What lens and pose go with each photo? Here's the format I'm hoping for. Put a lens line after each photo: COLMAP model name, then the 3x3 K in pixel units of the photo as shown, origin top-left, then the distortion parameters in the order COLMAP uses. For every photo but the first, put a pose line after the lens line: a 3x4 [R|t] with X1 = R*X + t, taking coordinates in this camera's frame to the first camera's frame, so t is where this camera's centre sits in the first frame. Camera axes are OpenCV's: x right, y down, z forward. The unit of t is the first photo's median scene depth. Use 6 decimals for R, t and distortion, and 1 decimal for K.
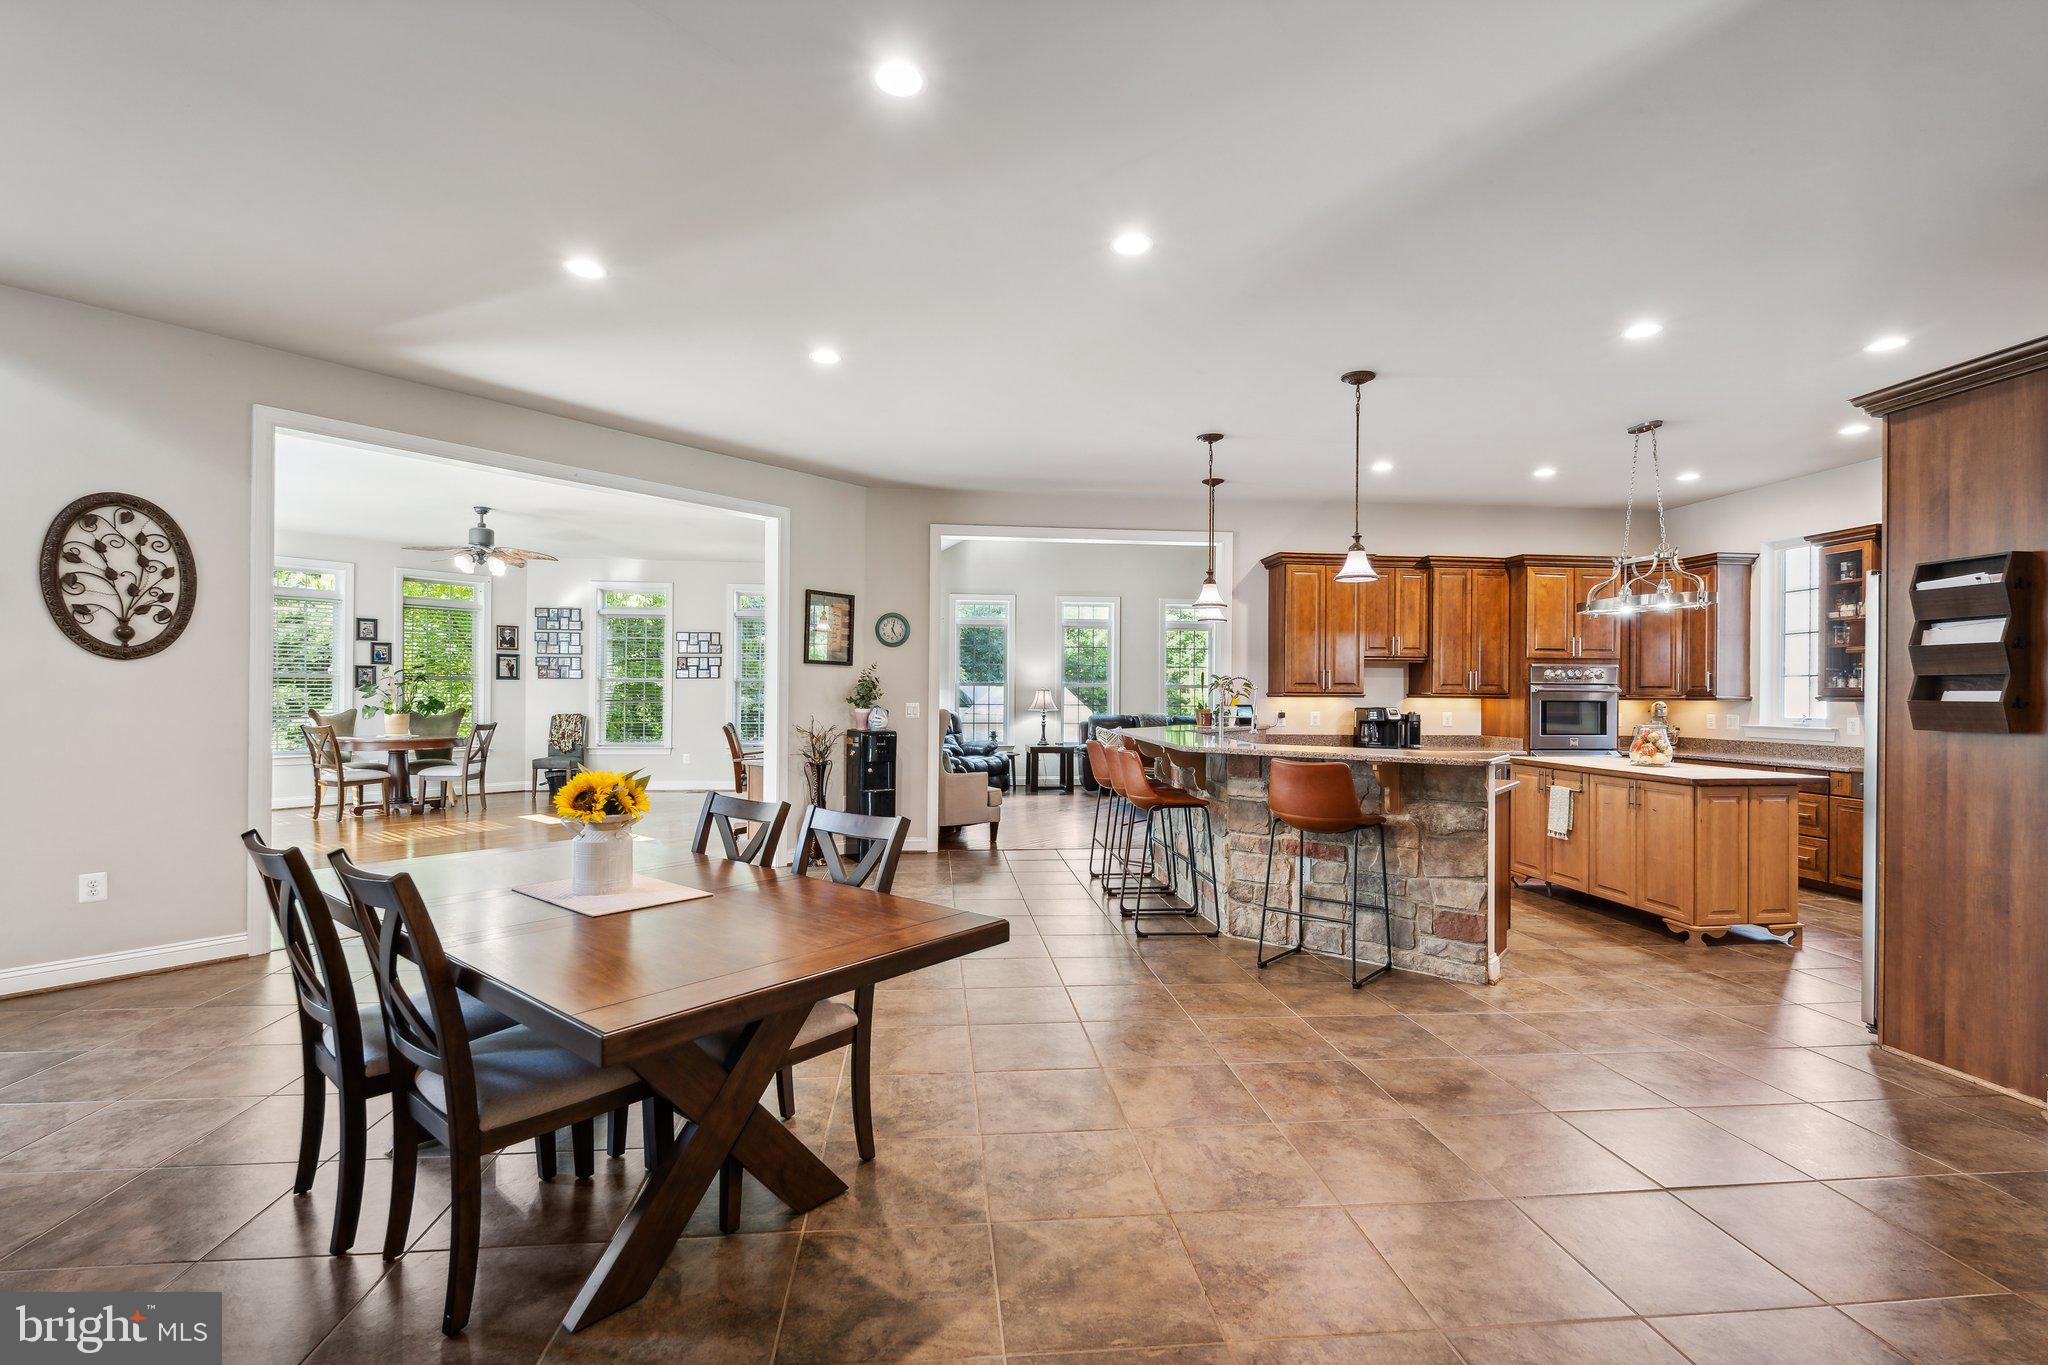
lens RADIAL K [[917.5, 0, 1019.0], [0, 917.5, 693.7], [0, 0, 1]] dist [-0.005318, 0.002397]
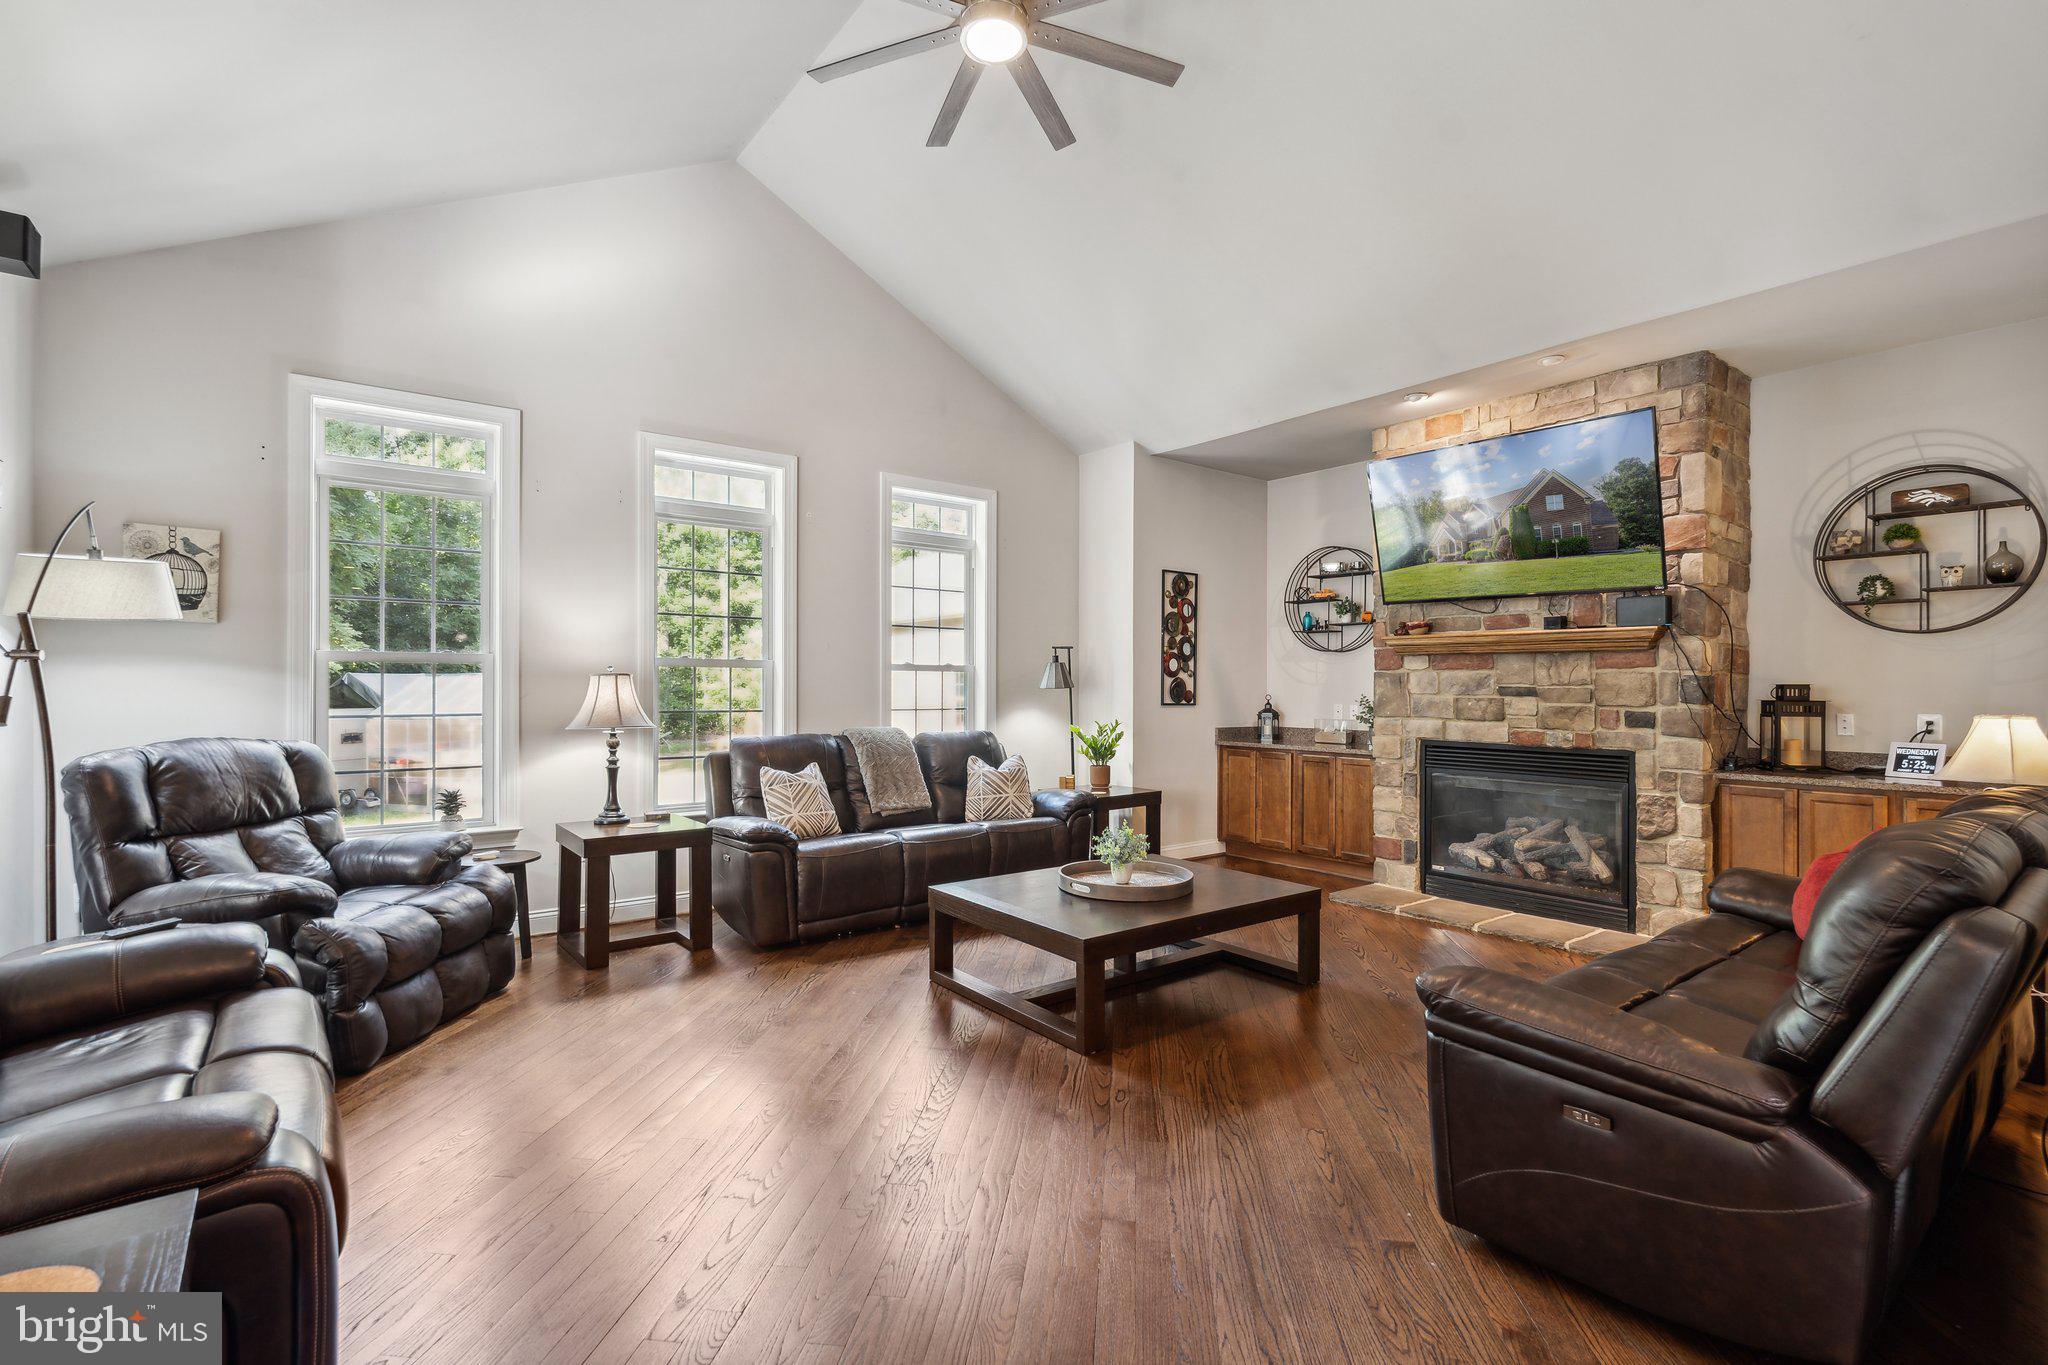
lens RADIAL K [[917.5, 0, 1014.9], [0, 917.5, 686.3], [0, 0, 1]] dist [-0.005318, 0.002397]
pose [[0.850359, -0.004087, 0.526188, -0.048246], [0.003090, 0.999991, 0.002774, 0.000937], [-0.526194, -0.000733, 0.850364, 1.009441]]
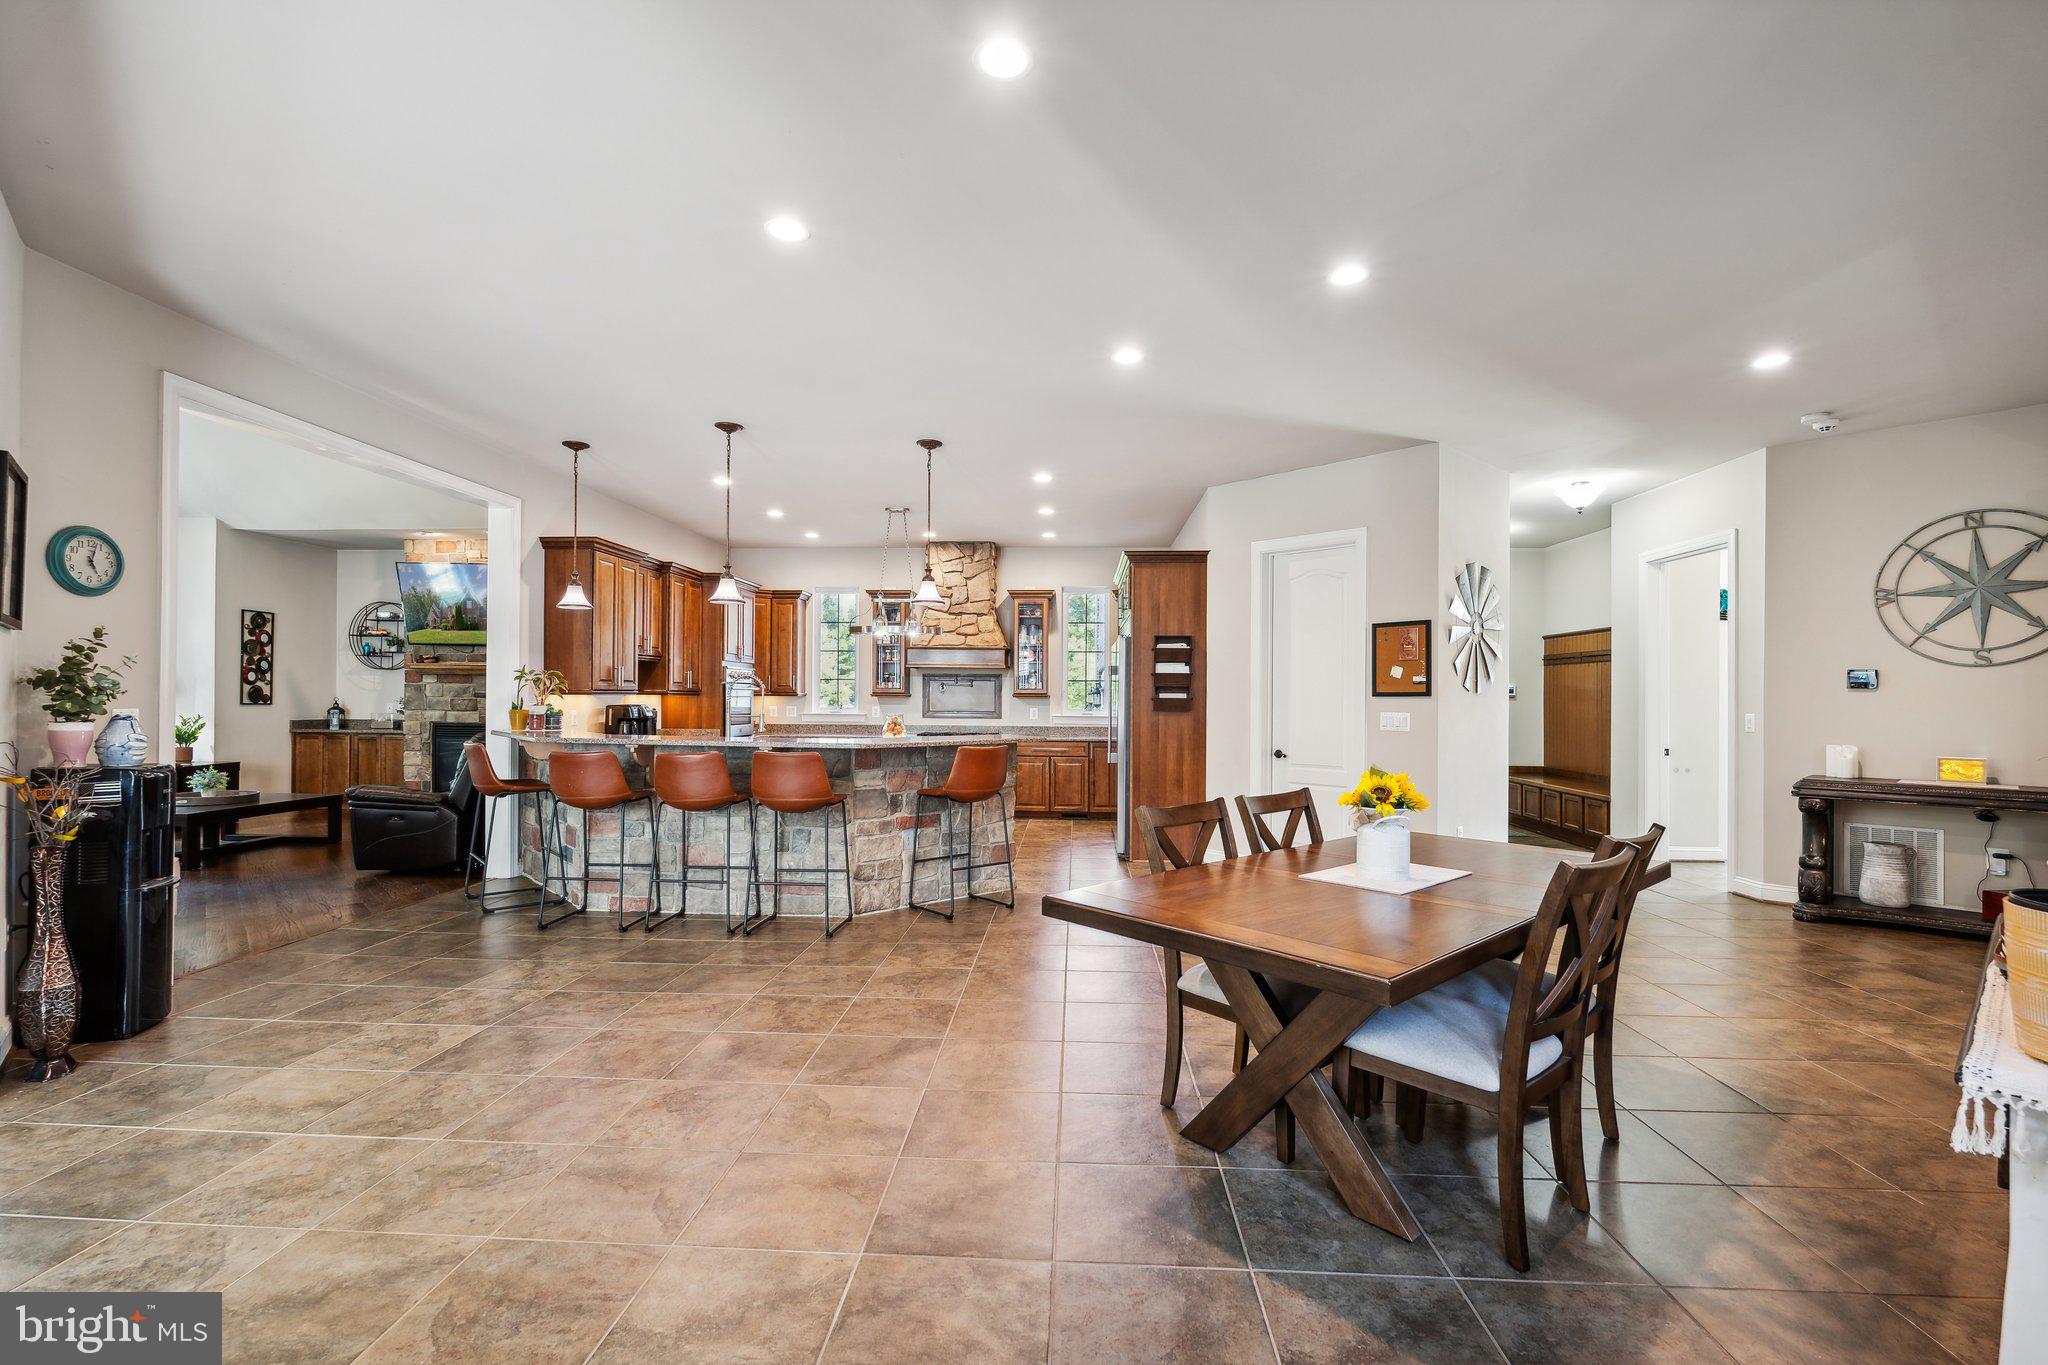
lens RADIAL K [[917.5, 0, 1033.4], [0, 917.5, 694.1], [0, 0, 1]] dist [-0.005318, 0.002397]
pose [[0.149754, -0.003117, 0.988718, -0.543595], [-0.005703, 0.999976, 0.004016, -0.003459], [-0.988707, -0.006240, 0.149732, 0.420469]]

* ACTIVITY: Each record above must be set down again unchanged, with its pictures left out.

* WRITTEN SOLUTION:
What lens and pose go with each photo? Here's the format I'm hoping for. Put a lens line after each photo: COLMAP model name, then the 3x3 K in pixel units of the photo as shown, origin top-left, then the distortion parameters in the order COLMAP uses. For every photo but the first, put a pose line after the lens line: a 3x4 [R|t] with X1 = R*X + t, taking coordinates in this camera's frame to the first camera's frame, so t is where this camera's centre sits in the first frame. Camera axes are OpenCV's: x right, y down, z forward. The unit of t is the first photo's median scene depth. Use 6 decimals for R, t and distortion, and 1 decimal for K.
lens RADIAL K [[917.5, 0, 1019.0], [0, 917.5, 693.7], [0, 0, 1]] dist [-0.005318, 0.002397]
lens RADIAL K [[917.5, 0, 1014.9], [0, 917.5, 686.3], [0, 0, 1]] dist [-0.005318, 0.002397]
pose [[0.850359, -0.004087, 0.526188, -0.048246], [0.003090, 0.999991, 0.002774, 0.000937], [-0.526194, -0.000733, 0.850364, 1.009441]]
lens RADIAL K [[917.5, 0, 1033.4], [0, 917.5, 694.1], [0, 0, 1]] dist [-0.005318, 0.002397]
pose [[0.149754, -0.003117, 0.988718, -0.543595], [-0.005703, 0.999976, 0.004016, -0.003459], [-0.988707, -0.006240, 0.149732, 0.420469]]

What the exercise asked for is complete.